A question tenants and lenders frequently ask is whether the lender’s foreclosure will affect the enforcement of a commercial tenant’s previously signed lease agreement.
Unfortunately, there is no easy answer here. The first inquiry is whether the tenant’s lease agreement was entered into before or after the lender’s recording of a deed of trust.
If the lease agreement was entered into before the lender’s recording of a deed of trust, then the general rule is that the lease agreement remains enforceable, both by the lender and the tenant.
On the other hand, there are exceptions wherein the outcome will be determined by the lease or another agreement and not as a matter of law. If there is a simple subordination provision in the tenant’s original lease agreement or in a later signed agreement with the lender, then the tenant’s lease may be subordinated to the lender’s loan/deed of trust. In that event, a lender’s foreclosure will terminate the previously signed lease.

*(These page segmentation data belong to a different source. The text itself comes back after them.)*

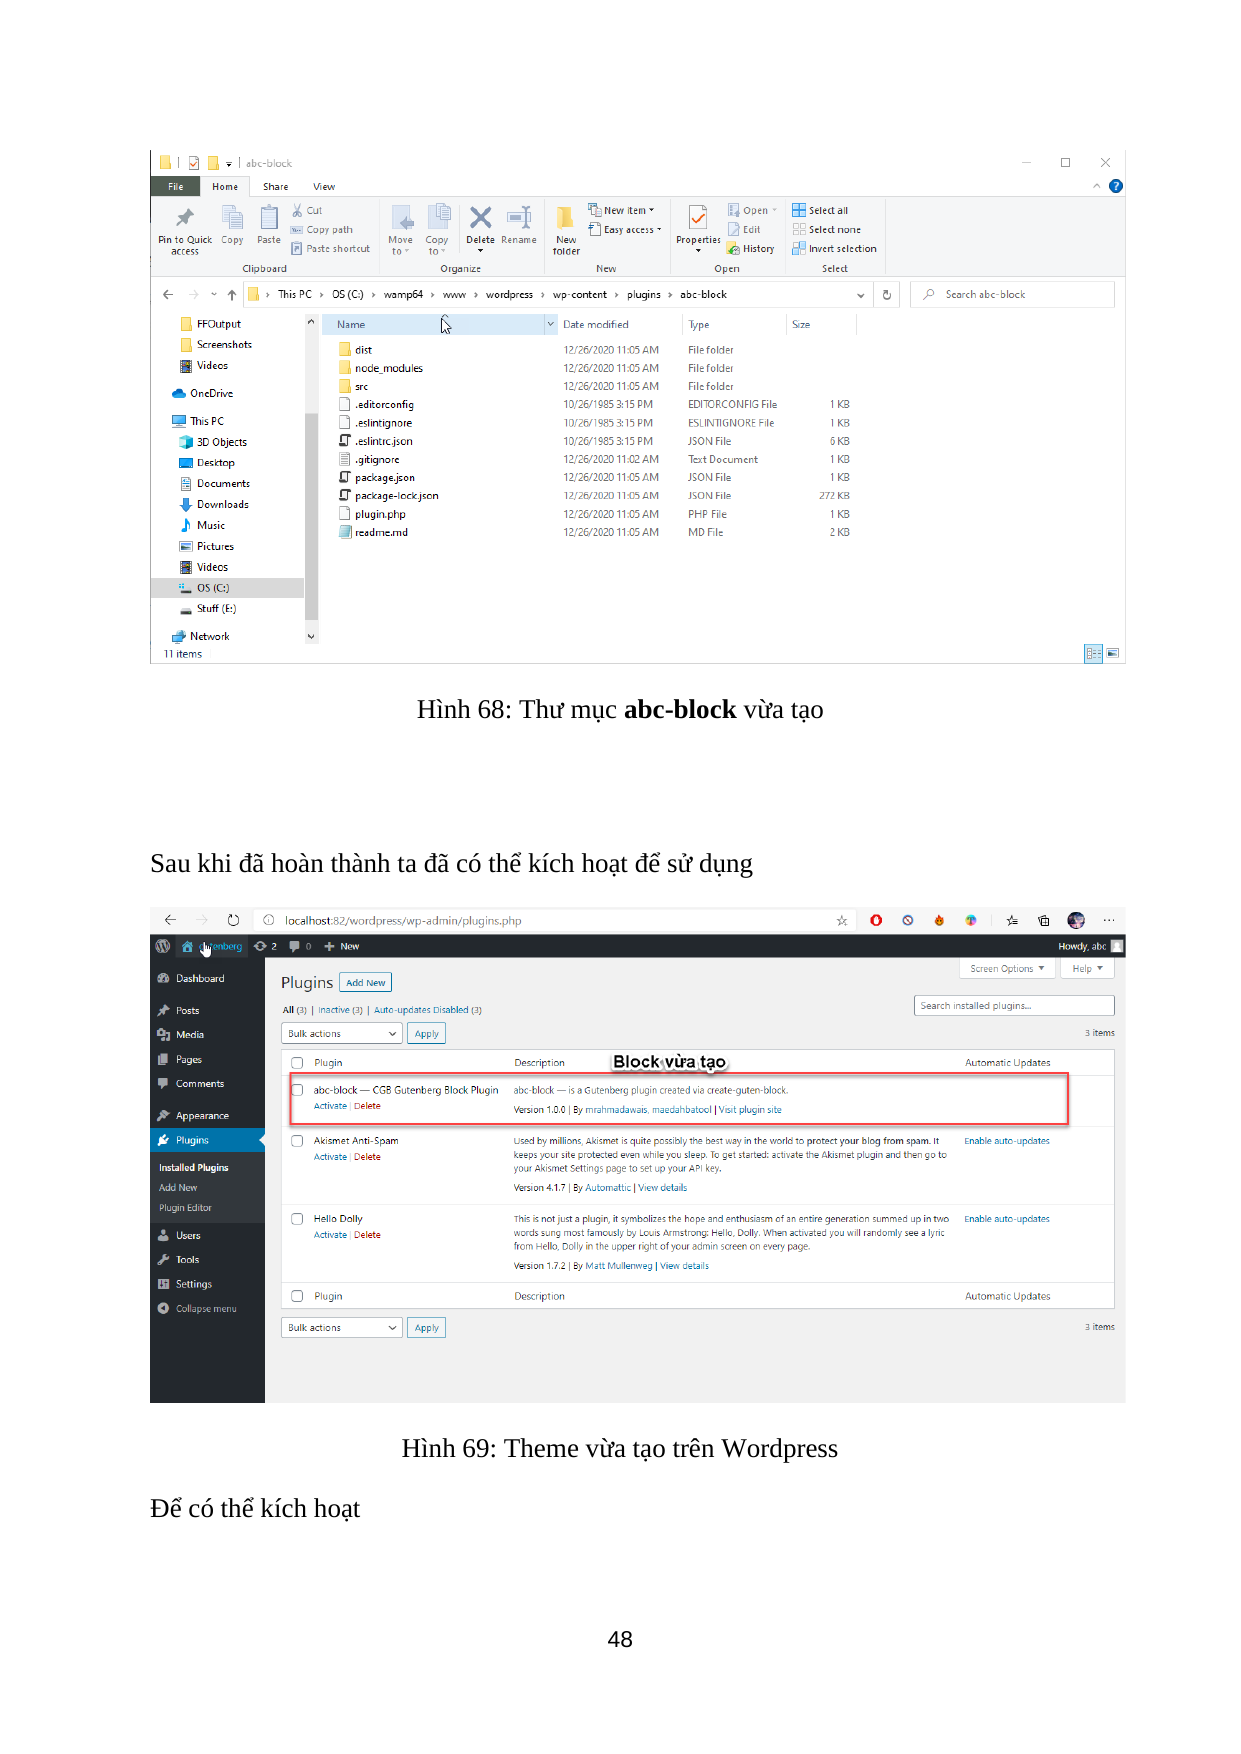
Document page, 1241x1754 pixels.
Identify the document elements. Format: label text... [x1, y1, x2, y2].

picture [150, 907, 1126, 1403]
text Hình 69: Theme vừa tạo trên Wordpress [150, 1432, 1090, 1463]
text Để có thể kích hoạt [150, 1492, 1090, 1523]
picture [150, 150, 1126, 664]
text Hình 68: Thư mục abc-block vừa tạo [150, 693, 1090, 724]
picture [159, 1137, 167, 1145]
text Sau khi đã hoàn thành ta đã có thể kích hoạt để sử dụng [150, 813, 1090, 878]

However, the lender may agree to a non-disturbance provision. If there is a non-disturbance provision, the landlord may not disturb the tenant for the remaining term of the cancelled lease, as if the original lease continued in place, so long as tenant is not in breach of the terms of the original lease. See Dover Mobile Estates v. Fiber Form Products, Inc. (1990) 220 Cal. App. 3d 1494, 1498 [270 Cal.Rptr. 183]. The non-disturbance provision protects the tenant’s lease rights.
All of the foregoing is fine and well if the lease was entered into before the loan. But what happens if the tenant’s lease agreement was entered into after the lender’s deed of trust was recorded?
If the lease agreement was entered into after the lender’s recording of a deed of trust, then the general rule is that the lease agreement terminates upon the lender’s foreclosure. California law follows the extinguishment rule, wherein the lease terminates and the lender’s subsequent acceptance of rent merely acknowledges a month-to-month tenancy.
Again, this outcome can be altered by an agreement; however, usually both the lender and the tenant must be parties to the agreement for a lender to be bound. On the other hand, if a tenant’s lease agreement contains an attornment provision, then the lender may hold all of the options and may be able to enforce terms of the original lease, even though the landlord was not a party to either the original lease agreement or an agreement with the tenant. Under an attornment provision, the tenant agrees with the original owner (regardless of when the lease was signed or whether there is a subordination provision) that the tenant will accept and agree to be bound to any successor owner pursuant to a sale or foreclosure. The exact terms of the attornment provision are critical as to the rights of each of the parties. For example, the attornment may say it is at the request of the successor which, as discussed below, gives greater rights to the landlord.
An attornment provision creates a third party beneficiary right that survives a lease termination. Where a tenant agrees to an attornment, effective upon lender’s request, the lender, following foreclosure, can demand that the tenant enter into a new lease under the former tenant’s lease terms. Furthermore, the failure of the tenant to enter into a new agreement is a breach of contract similar to the original owner’s expectations under the original lease. (Principal Mutual Life Insurance v. Vars, Pave, McCord & Friedman (1998) 65 Cal.App.4th 1469.)
Accordingly, an attornment provision protects the lender’s rights regardless of the timing of the recording of its lease. For subordinated leases (by law or contract), if attornment is at the lender’s request (in the absence of a lender approved non-disturbance provision) it grants the lender the option to elect either (i) to bind the tenant to a new lease (under the prior lease terms) or (ii) to treat the tenant’s lease as terminated, and not renew the lease. This option is not granted to the tenant.
In summary, the enforceability of a lease agreement after foreclosure depends on the timing of the lease recording, the law and the terms of the agreements among the parties. The foregoing discussion does not apply to residential leases. Before a lender, tenant or successor owner-in-interest decides to enforce a lease after a foreclosure, careful review of all relevant tenant related agreements is recommended. This office has been advising clients, owners, lenders and tenants on real estate legal and tax consequences for years, and in every instance we find it critical to review all relevant loan and tenant lease agreements to know the effect of foreclosures on existing lease agreements.